If you're just like the competition, you lose, because you're more of an unknown. If you want to win business, you have to have something that your established competitors do not. (And, of course, it has to be something that your customers want, not just some random thing.)
> If you're just like the competition, you lose, because you're more of an unknown.

That sword cuts both ways.

The reason the competition in a field has converged on all the same features, all looking the same and acting the same is because they were all shaped by the same market forces: that's what the businesses wanted!

If a potential client looks at your product and it doesn't look like a duck, doesn't talk like a duck and doesn't walk like a duck, they're going to assume that it's not a duck.
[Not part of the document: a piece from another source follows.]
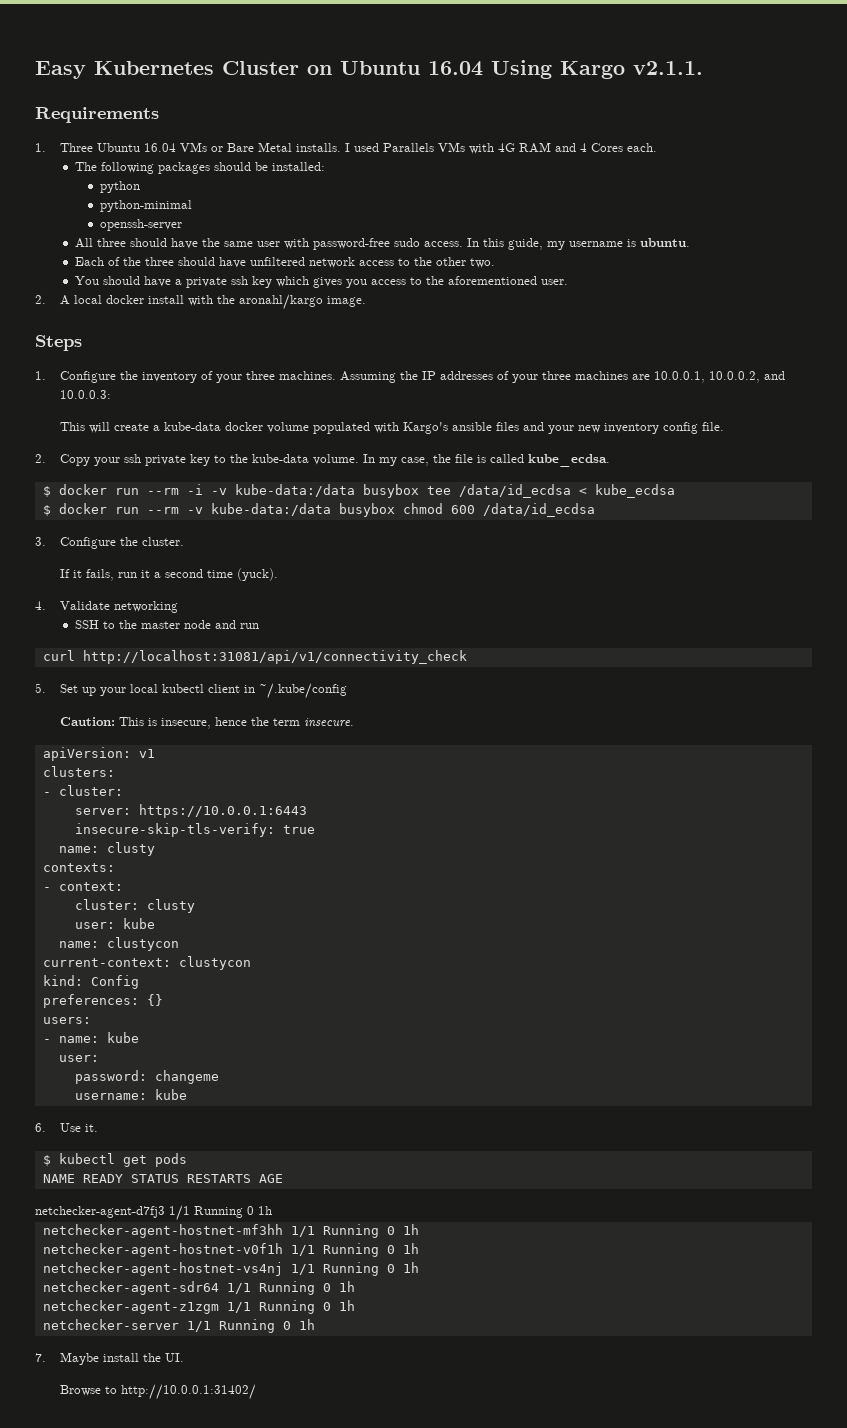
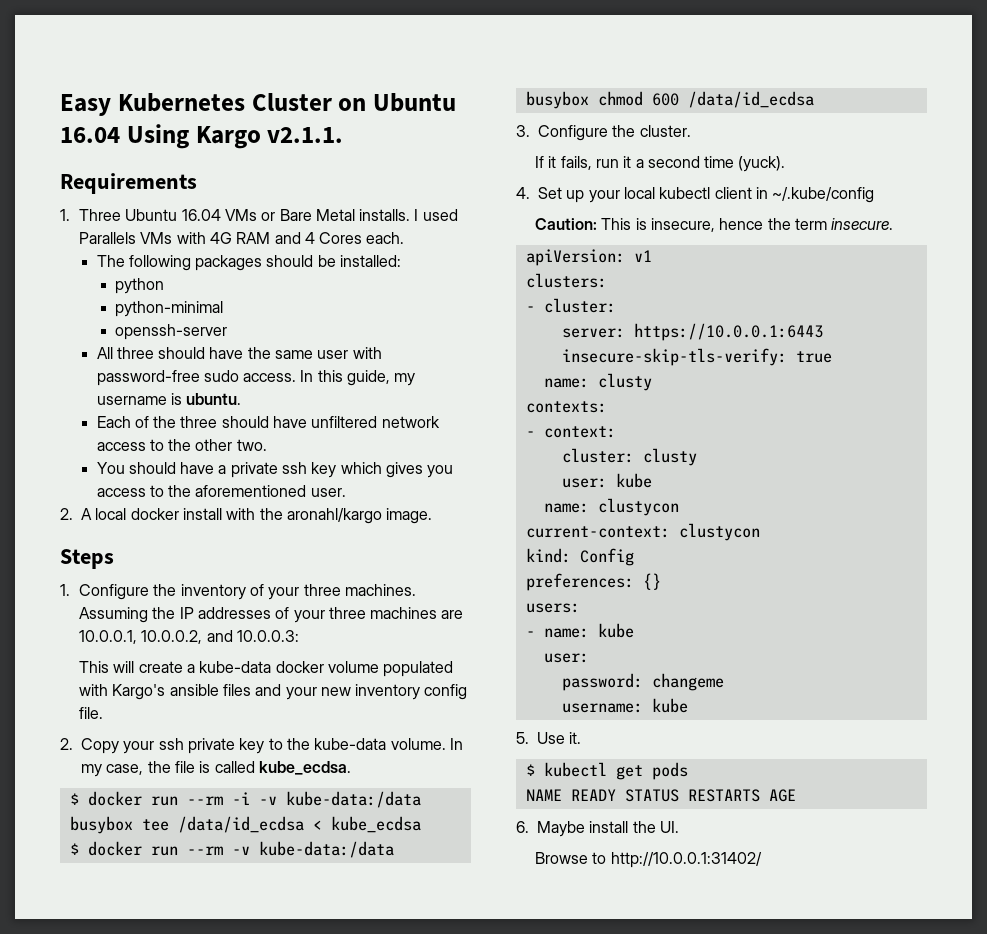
[60,601,179,613] [74,620,259,629] [42,650,467,664] [35,683,46,693] Validate networking // SSH to the master node and run // curl http://localhost:31081/api/v1/connectivity_check // 5. -> (530, 193) none
[35,1123,46,1132] 6. -> [516,732,529,744] 5.
[35,1205,272,1221] [42,1224,419,1238] [42,1243,419,1257] [42,1262,419,1276] [42,1281,355,1295] [42,1300,355,1314] [42,1319,315,1333] [35,1353,46,1362] netchecker-agent-d7fj3 1/1 Running 0 1h // netchecker-agent-hostnet-mf3hh 1/1 Running 0 1h // netchecker-agent-hostnet-v0f1h 1/1 Running 0 1h // netchecker-agent-hostnet-vs4nj 1/1 Running 0 1h // netchecker-agent-sdr64 1/1 Running 0 1h // netchecker-agent-z1zgm 1/1 Running 0 1h // netchecker-server 1/1 Running 0 1h // 7. -> [516,821,529,833] 6.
I've pitched a fairly simple product (still iterating on it so not sharing details) that had some extra features (not AI) to a business, and the business eventually went with a more expensive competing product, with my contact at the place explaining "The stakeholders feel that your product is for a slightly different use-case."

Yes, my product did have all the features of the competition. The added feature was low-code extensibility for the backend API. The business interpreted the API-extending-mechanism as "Something only big companies would use", not "Something we can ignore if we don't use".

Now, fair enough, this is absolutely an outlier - in most cases extensibility is regarded favourably. But, in this edge-case the audience came away with the primary impression of "Great Development Tool", not "Great User Product"[1].

Humans still have this notion that a thing has a primary purpose and multiple secondary purposes, and they'll absolutely go with the product that has, as it's primary purpose, satisfying their need, even if some other product's secondary purpose also satisfies their need.

[1] And yes, this was a failure of the pitch. For future pitches, I'll tailor to the audience, highlighting their needs and ignoring anything that the product does which isn't in their list of needs.

>The reason the competition in a field has converged on all the same features, all looking the same and acting the same is because they were all shaped by the same market forces: that's what the businesses wanted!

By this logic, we all want AI. We're screaming out for Microsoft/Amazon/Google to make all their services AI-driven.

I'm sure some customers do want AI, but mostly it's their investors.

> By this logic, we all want AI.

With AI, specifically, it's way too early to say that products with AI in it were shaped by market forces.

It takes years for the forces of the market to have an effect on what the product looks like:

1. Purchasers have to make poor purchases, which isn't known until years later.

2. Sellers have to get feedback from rejections to determine what to refine, and how, which also takes years for most products.

3. Sellers have to run out of money when ignoring the signals, which also takes years.

So, sure, maybe extra AI in $PRODUCT isn't wanted by the majority of people, but we won't actually know what forces the market for $PRODUCT is exerting until much later than 2024.

EDIT: web3 was so obviously unwanted, and yet it took about 4 years for that to reflect. It is not so clear about AI, so we can expect that to take longer to establish.

That’s what I was trying to express. We implemented the features that were unique and interesting too late. We should have led with them and build some compelling demos
Kind of like what the iPhone did when they launched without copy-pasting, and a very underwhelming gsm radio
Yeah, that original iPhone launch keynote is something I like to watch every so often. It really emphasized we’re only doing this because we see what’s wrong with smartphones and this is our vision. They didn’t go “we made the best stylus you can have”.